Key Highlights - Promissory Note

What Is a Promissory Note in an AML/CFT Context

A promissory note is a debt instrument or a written promise made by the payer (borrower) to the payee (lender/beneficiary) to repay a specific amount of money at a future date. These credit instruments serve as the key evidence for lending and are also used by companies for short-term financing. Further, promissory notes are used in private financing arrangements, where individuals or businesses borrow money from private sources rather than banks.

 

Moreover, a promissory note is a legitimate instrument, a formal IOU agreement for securing loans and raising money. These instruments are often misused by criminals to hide illicit funds, posing money laundering and terrorist financing (ML/TF) risks. Promissory notes are highly flexible and often unregulated instruments that may facilitate bypassing regulatory oversight, requiring effective AML/CFT controls.

AML Risks Associated with Promissory Notes

Regulated entities may face the following AML risks linked with promissory notes:

  • Promissory notes can be transferred or sold to another person or entity (negotiable instruments), which may create a complex trail (layering) that hides the origin of funds.
  • Criminals may use promissory notes to repay fake debts, create artificial financial obligations or reintroduce illicit cash into the legitimate financial system (integration).
  • Promissory notes are informal agreements and private transactions, which are not always recorded in official databases, making it easier to launder money.
  • Further, the lack of transparency in this debt instrument makes it hard for authorities to trace the true source of funds.

Red Flags and Suspicious Indicators in Promissory Note Transactions

Regulated Entities must identify the following red flags or suspicious indicators in promissory note transactions:

 

  • Lack of formal documentation or economic purpose for drafting promissory notes.
  • Frequent transfer of promissory notes between entities with complex ownership structures.
  • Differences in value mentioned on the promissory note and the actual transaction or business activity that took place.
  • Using promissory notes in business transactions that involve high-risk countries, individuals, or entities.

Regulatory Expectations for Monitoring Promissory Note Activity

Regulators expect entities to understand the purpose of transactions and verify the legitimacy of promissory notes. Further, regulated entities must conduct customer due diligence to identify and verify customers. With this, entities must identify beneficial ownership and verify the source of funds for high-risk customers.

 

Moreover, regulated entities must maintain records and have clear audit trails to ensure regulatory compliance and demonstrate evidence for further investigations. In addition, compliance teams must escalate the suspicious activity to the Money Laundering Reporting Officer (MLRO) for investigation and STR submission.
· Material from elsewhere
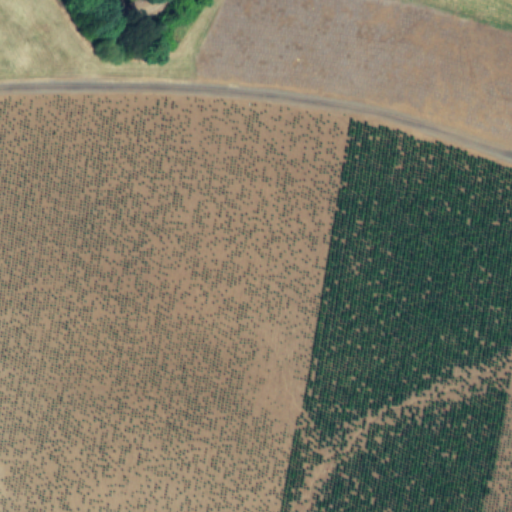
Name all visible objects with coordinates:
road: (128, 5)
road: (260, 98)
crop: (238, 291)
Managing Promissory Note Risk with Citadel365

Citadel365 helps identify and monitor customers by automating compliance processes to combat financial crime. Its customer onboarding software automates customer due diligence with multiple data input methods and helps map corporate customers with their beneficial owners. Further, the customer risk assessment software calculates and combines onboarding risk and profile risk, providing a weighted score. The name screening software performs real-time screening of involved parties against the sanctions, PEP and adverse media databases. The integrated platform performs transaction monitoring to detect anomalies indicating ML/TF risks. Citadel365 case management software helps create cases for investigations, and its effective audit trails record every activity, providing evidence of suspicious activity when submitting STRs.

Assessing Promissory Note Usage in AML Risk Frameworks

Regulated entities must assess the promissory note to define and mitigate ML/TF risks and meet AML regulatory requirements.


Customer Due Diligence: Entities must verify customers to understand that they are using the promissory note for legitimate purposes.


Risk Assessment: Incorporate promissory notes as a key factor to determine the customer risk profile.


Ongoing Monitoring: Must monitor the frequency & value of transactions and counterparties involved in the exchange of a promissory note.


Governance & Reporting: Entities must maintain records on a single platform to support regulatory reviews and investigations.